The Ether is the cryptocurrency built on top of the open source Ethereum blockchain, which runs smart contracts. The cryptocurrency acts as a fuel that allows smart contracts to run unlike bitcoin, which is meant to be a unit of currency on a peer-to-peer payment network. Ether’s supply is not capped like that of bitcoin and its supply schedule, often described as minimum necessary to secure the network, is determined by members of Ethereum’s community. A majority of decentralized applications are based on Ethereum and the cryptocurrency accounts for the highest percentage of the total funds staked in the DeFi projects. Ethereum is scheduled to make a transition to proof-of-stake mechanism from the current proof-of-work mechanism in the later half of 2020.

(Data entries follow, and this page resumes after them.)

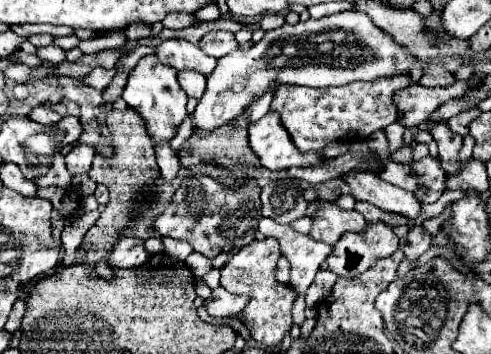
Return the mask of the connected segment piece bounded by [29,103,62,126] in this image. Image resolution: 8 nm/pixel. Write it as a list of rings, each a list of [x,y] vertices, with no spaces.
[[[41,103],[41,105],[37,105],[35,109],[31,109],[29,117],[31,117],[33,121],[45,126],[51,126],[53,125],[53,123],[57,123],[57,121],[60,121],[62,118],[60,114],[49,109],[49,107],[45,107],[43,103]]]

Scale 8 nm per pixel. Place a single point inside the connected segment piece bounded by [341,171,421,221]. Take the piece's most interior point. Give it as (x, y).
(366, 186)

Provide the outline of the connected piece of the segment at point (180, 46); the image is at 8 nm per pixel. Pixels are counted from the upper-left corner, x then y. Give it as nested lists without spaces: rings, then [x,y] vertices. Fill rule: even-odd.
[[[167,39],[165,41],[165,51],[169,51],[169,65],[173,65],[177,71],[183,69],[193,69],[203,75],[209,75],[215,69],[215,59],[205,55],[199,47],[191,45],[189,41],[183,39]]]

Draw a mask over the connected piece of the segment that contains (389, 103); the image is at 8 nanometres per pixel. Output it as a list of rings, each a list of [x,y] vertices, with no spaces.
[[[407,75],[383,77],[373,81],[357,81],[343,87],[279,87],[273,95],[271,111],[279,113],[281,125],[287,129],[295,147],[303,153],[319,151],[333,141],[353,141],[369,139],[375,131],[399,119],[397,107],[393,103],[393,93],[411,85]]]

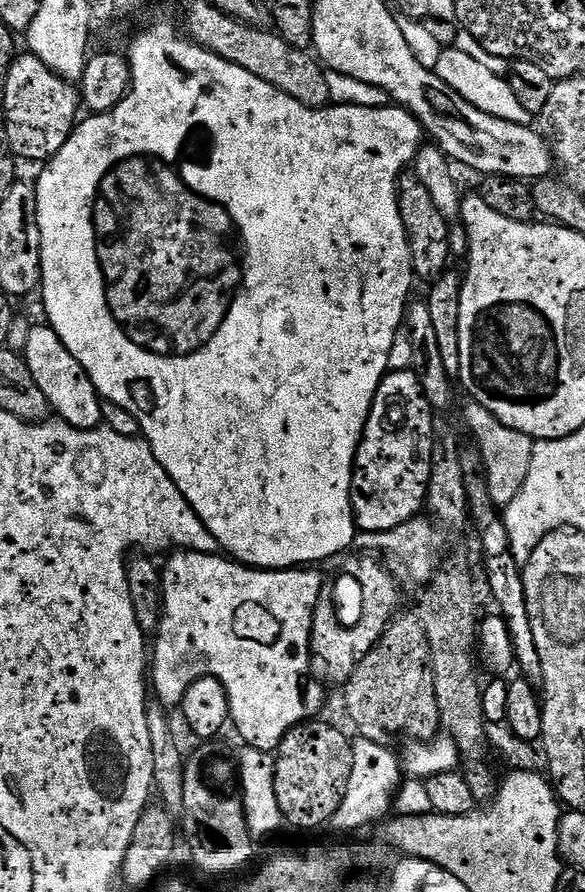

The XRP is known as a Real Time Gross Settlement System which is a ‘currency exchange and remittance network’ that independent servers validate. The currency traded is known as XRP and transfer times are immediate. XRP can be exchanged for most other currencies with its unique selling proposition being the avoidance of fees and wait times often associated with banks. It isn’t made up of a blockchain but rather a Hash Tree and its currency can’t be mined because there are a finite number of coins – 100 billion. XRP is popular with banks and institutions though the XRP token isn’t necessarily required for each transaction.
The Litecoin is a cryptocurrency launched in late 2011 by former Google and Coinbase engineer Charlie Lee. To create Litecoin, Lee copied the Bitcoin codebase, increased the total supply, and changed the speed at which new blocks are added to the blockchain. Only approximately 84 million litecoins will ever be created, quadruple the total bitcoin supply. Litecoin also creates new blocks every 2.5 minutes, four times faster than Bitcoin. The Litecoin investor and developer communities view the protocol as a complementary pseudo-testnet for Bitcoin and a “digital silver” to Bitcoin’s “digital gold”. The Litecoin foundation stewards the Litecoin project and finances Litecoin Core development.